-- EXERCISE OBJECTIVE --
The expected answer is the data below, printed verbatim without its pictures.

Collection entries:
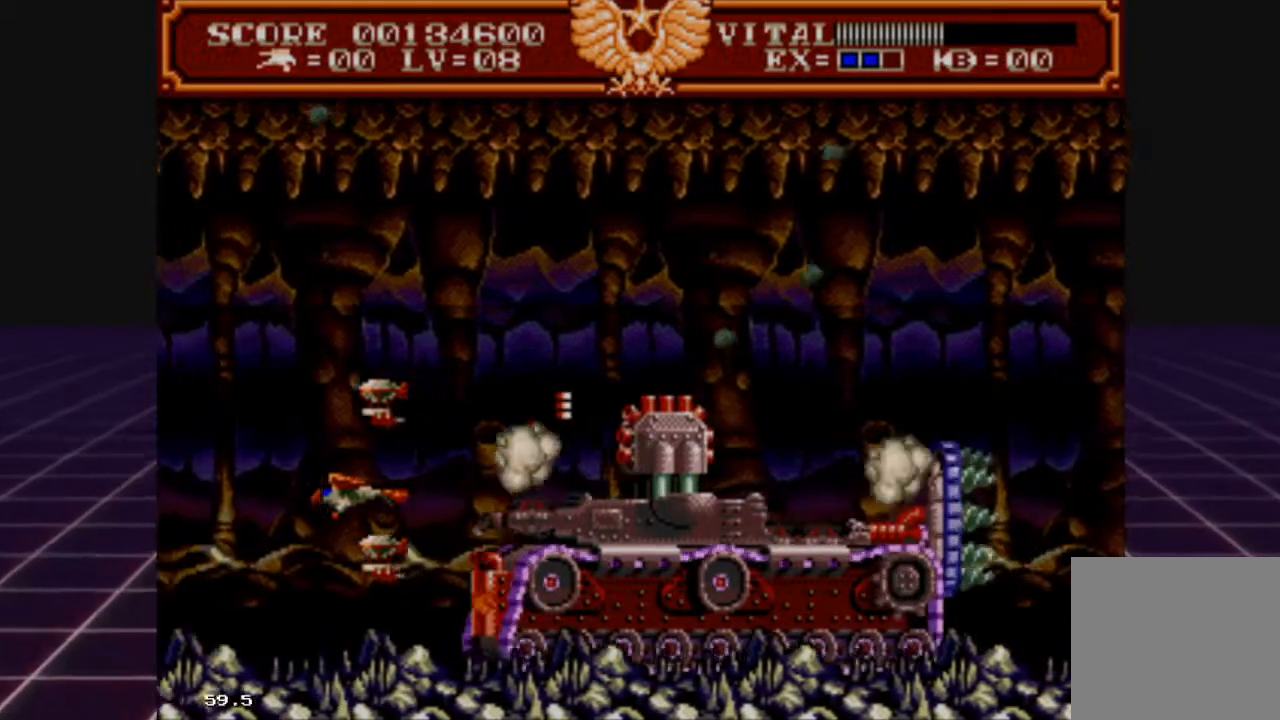
{"buttons": ["R2"], "left_stick": "center", "right_stick": "center", "events": []}
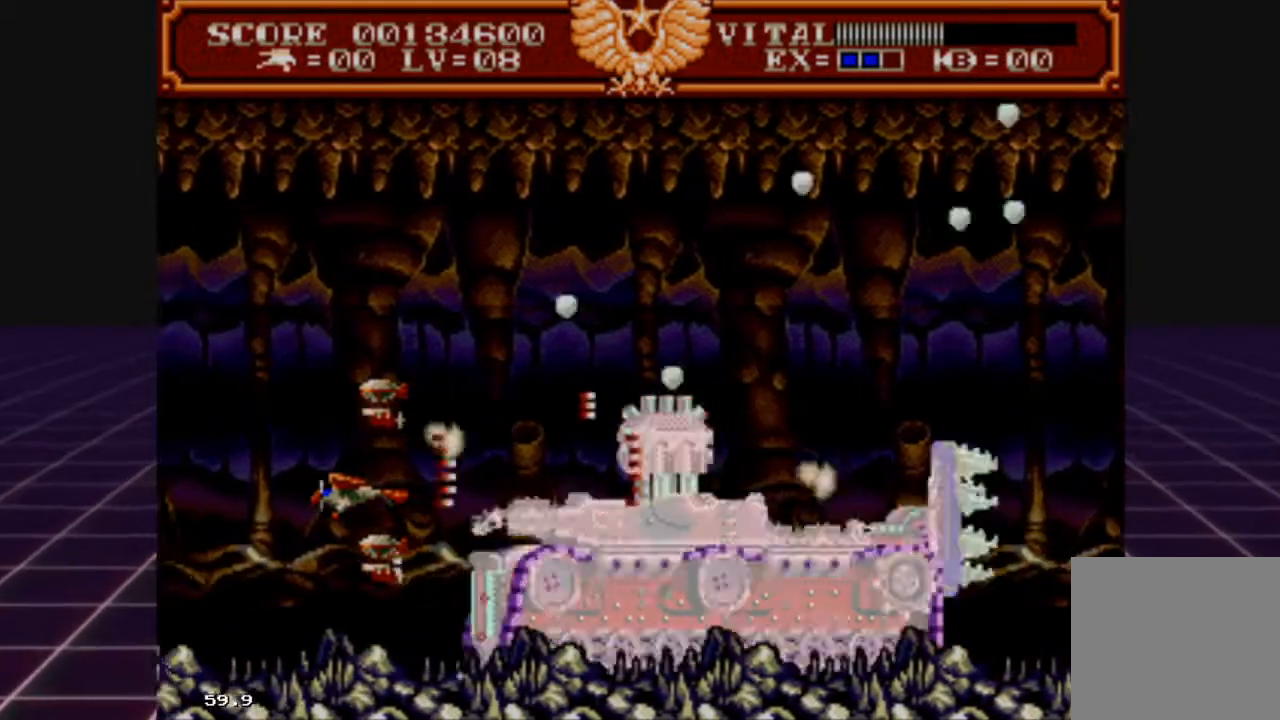
{"buttons": ["R2"], "left_stick": "center", "right_stick": "center", "events": []}
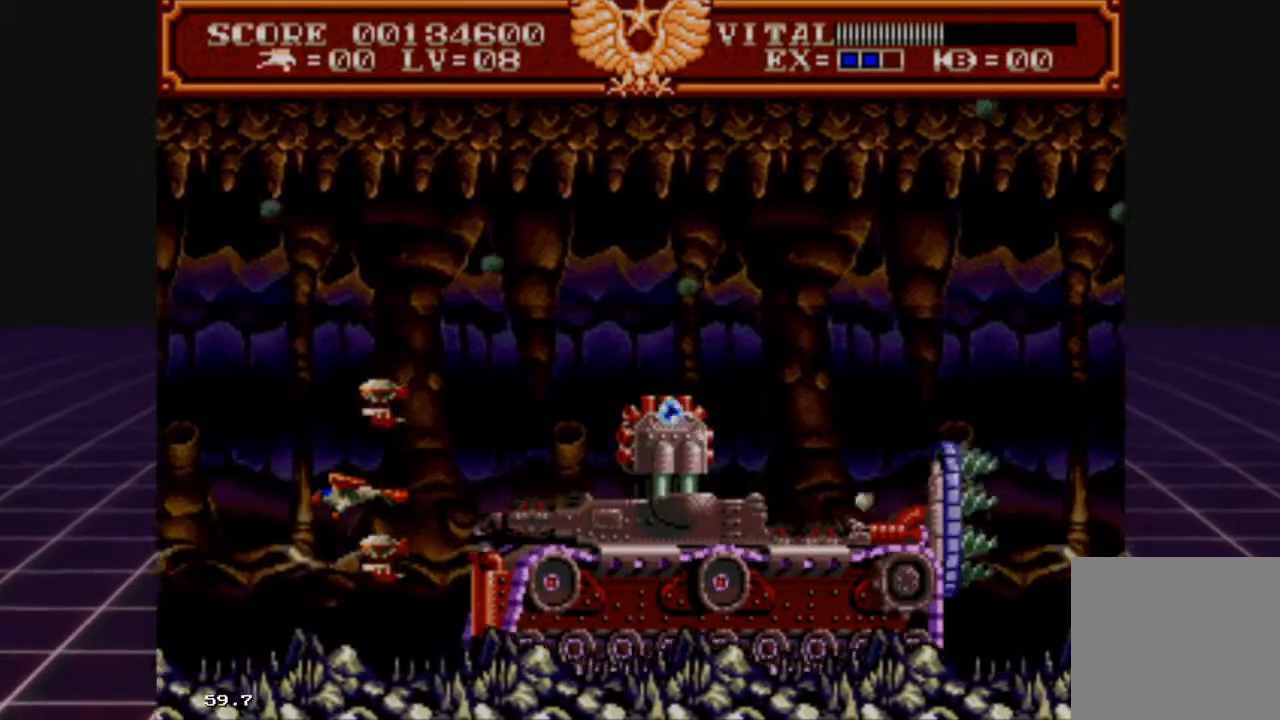
{"buttons": ["R2"], "left_stick": "center", "right_stick": "center", "events": []}
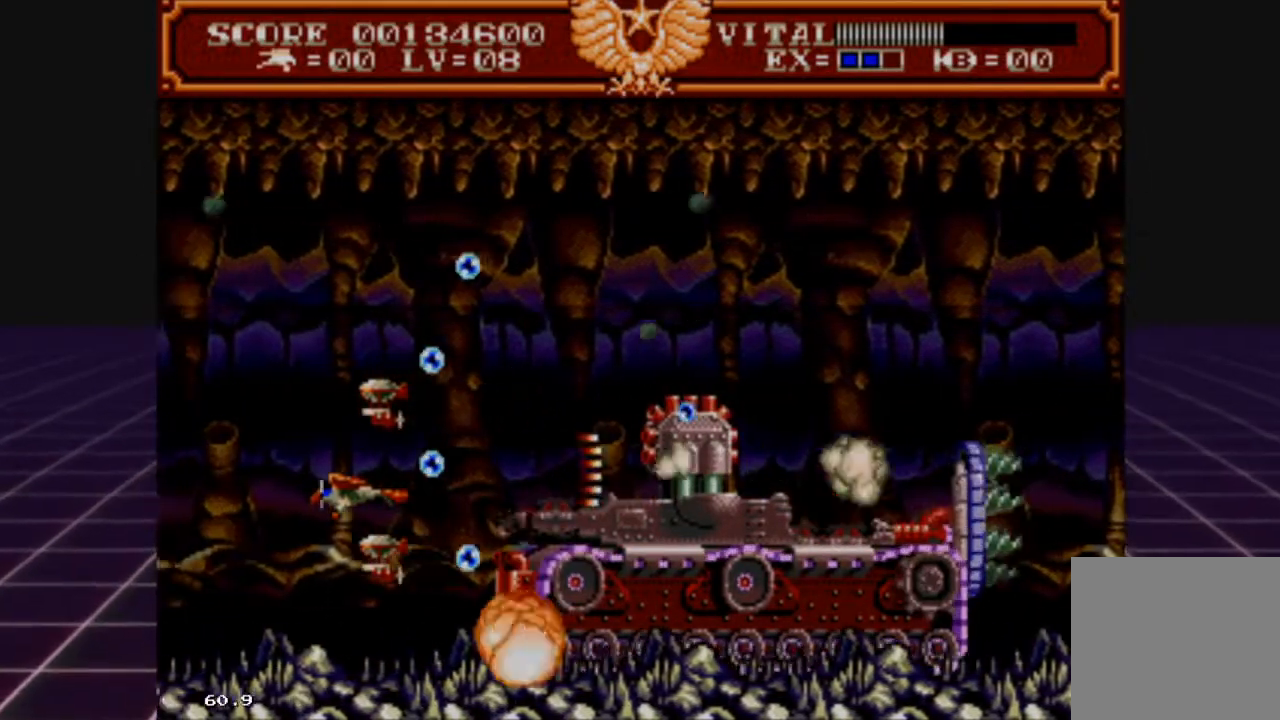
{"buttons": ["R2"], "left_stick": "down", "right_stick": "center", "events": [[33, "left_stick", "left"], [267, "left_stick", "down-right"], [400, "left_stick", "down"]]}
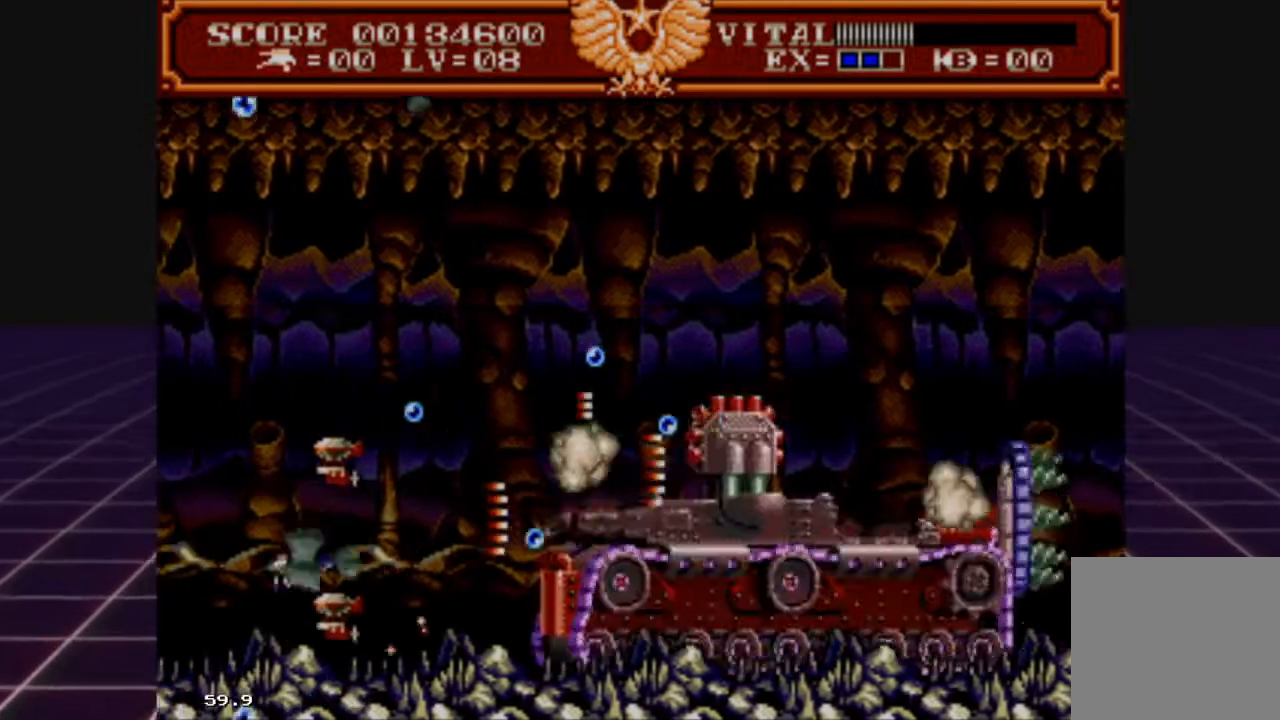
{"buttons": ["R2"], "left_stick": "down", "right_stick": "center", "events": [[67, "left_stick", "up-right"], [200, "left_stick", "up-left"], [367, "left_stick", "down"]]}
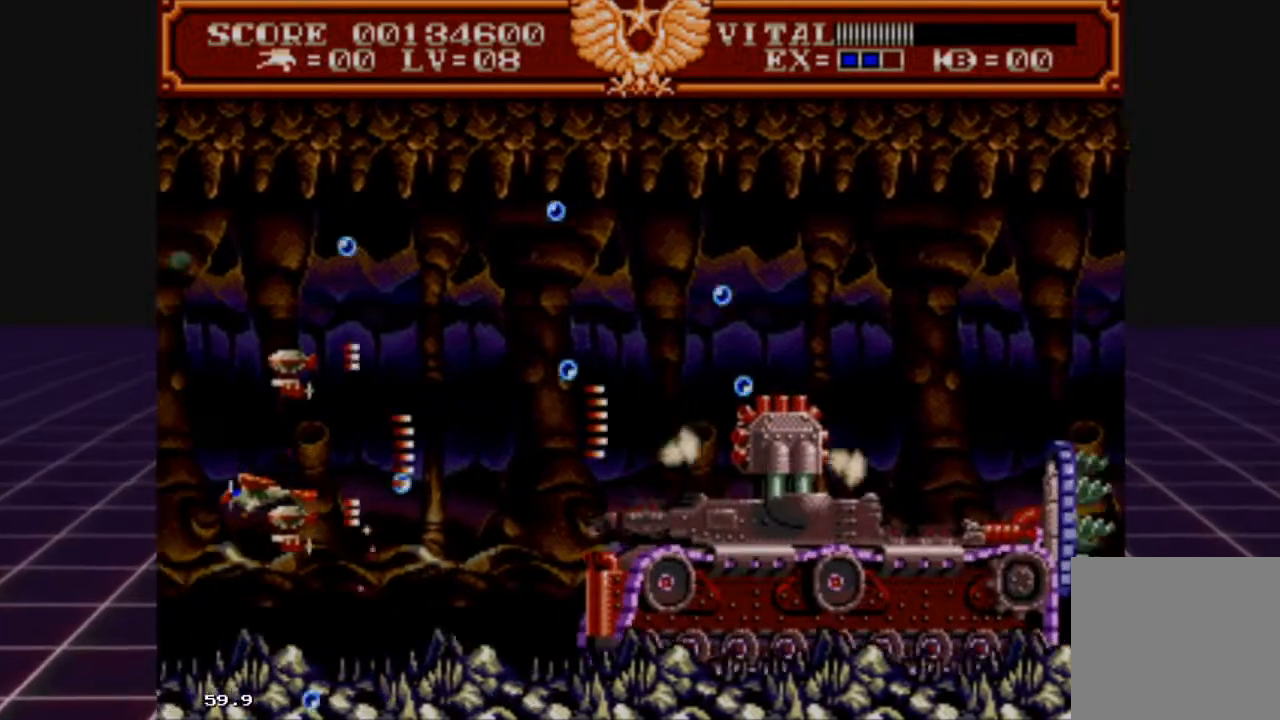
{"buttons": ["R2"], "left_stick": "down", "right_stick": "center", "events": [[67, "left_stick", "up"], [300, "left_stick", "right"], [400, "left_stick", "down"]]}
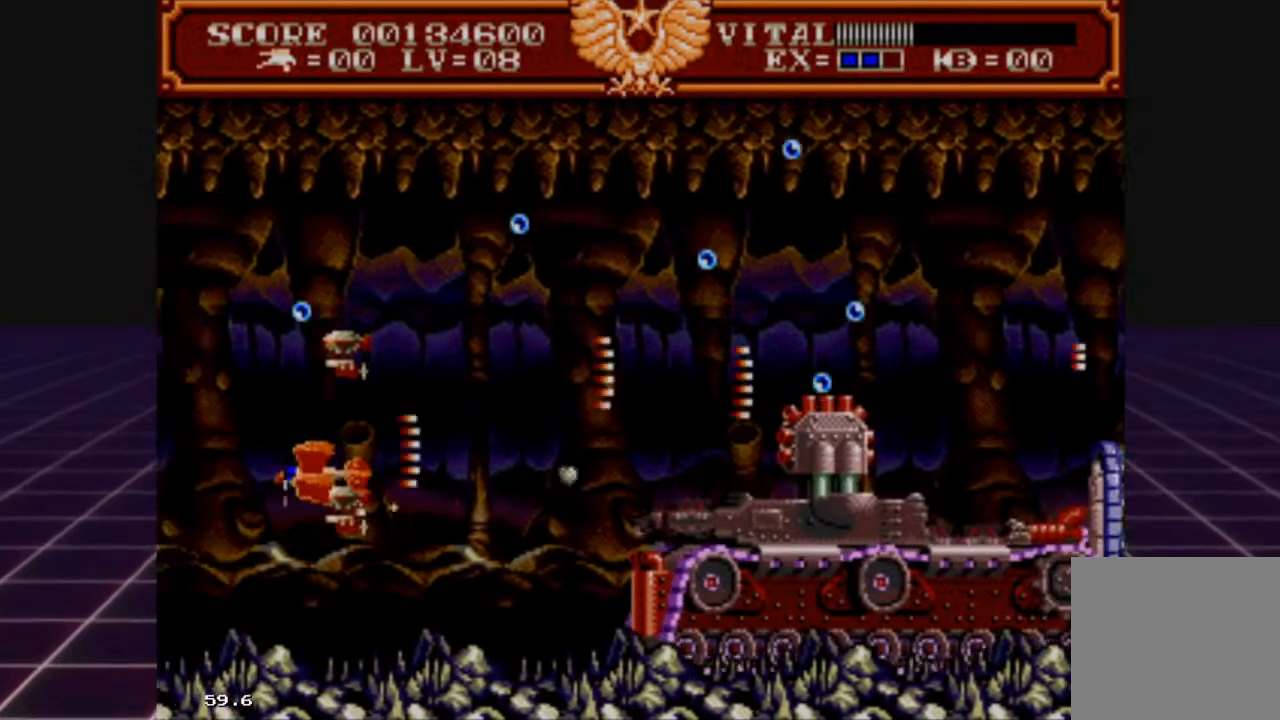
{"buttons": ["R2"], "left_stick": "left", "right_stick": "center", "events": [[133, "left_stick", "up"], [200, "left_stick", "right"], [367, "left_stick", "center"], [500, "left_stick", "left"]]}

-- SOLUTION --
{"buttons": ["R2"], "left_stick": "center", "right_stick": "center", "events": []}
{"buttons": ["R2"], "left_stick": "center", "right_stick": "center", "events": []}
{"buttons": ["R2"], "left_stick": "center", "right_stick": "center", "events": []}
{"buttons": ["R2"], "left_stick": "down", "right_stick": "center", "events": [[33, "left_stick", "left"], [267, "left_stick", "down-right"], [400, "left_stick", "down"]]}
{"buttons": ["R2"], "left_stick": "down", "right_stick": "center", "events": [[67, "left_stick", "up-right"], [200, "left_stick", "up-left"], [367, "left_stick", "down"]]}
{"buttons": ["R2"], "left_stick": "down", "right_stick": "center", "events": [[67, "left_stick", "up"], [300, "left_stick", "right"], [400, "left_stick", "down"]]}
{"buttons": ["R2"], "left_stick": "left", "right_stick": "center", "events": [[133, "left_stick", "up"], [200, "left_stick", "right"], [367, "left_stick", "center"], [500, "left_stick", "left"]]}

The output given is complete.